EC2 Status Checks
Links: 114 AWS SOA Index
There can be 2 to 3 questions from status checks in the exam therefore it is important to understand the differences between system and instance status checks.
EC2 Status Checks¶
- Automated checks to identify hardware and software issues.
Status checks are built into Amazon EC2, so they CANNOT be disabled or deleted.
System Status¶
- Problems with the underlying host.
- AWS issue.
- Some examples are:
- Loss of network connectivity
- Loss of system power
- Software issues on the physical host
- Hardware issues on the physical host that impact network reachability
- Resolution:
- Stop and start the instance (instance migrated to a new host) or
- Wait for AWS to fix it
Instance Status¶
- Instance status checks monitor the software and network configuration of your individual instance.
- Some examples are:
- Incorrect networking or startup configuration
- Exhausted memory
- Corrupted file system
- Incompatible kernel
- It requires our intervention to fix it.
- Resolution:
- reboot the instance or
- change instance configuration
Rebooting will fix instance status checks.
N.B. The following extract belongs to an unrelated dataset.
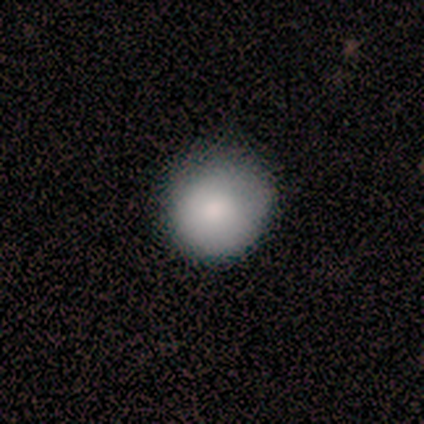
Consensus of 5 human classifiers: smooth 100%, featured or disk 0%, star or artifact 0%. Down the decision tree: how rounded — round (100%); merging — none (60%).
Starting and stopping will fix system status checks.
- When you stop and start an instance it is moved to a different host which can fix system status check errors.
- In Rebooting the instance isn't moved to a different host so it won't fix system status checks.
CW Metrics and Recovery¶
- CloudWatch Metrics (1 minute interval)
StatusCheckFailed_System
StatusCheckFailed_Instance
StatusCheckFailed
(for both)
- Option 1: CloudWatch Alarm (Preferred)
- Recover EC2 instance with the same private/public IP, EIP, metadata, and Placement Group.
- Send notifications using SNS.
- Option 2: Auto Scaling Group
- Set min/max/desired 1 to recover an instance but won't keep the same private and elastic IP.
- Set min/max/desired 1 to recover an instance but won't keep the same private and elastic IP.
Last updated: 2023-03-20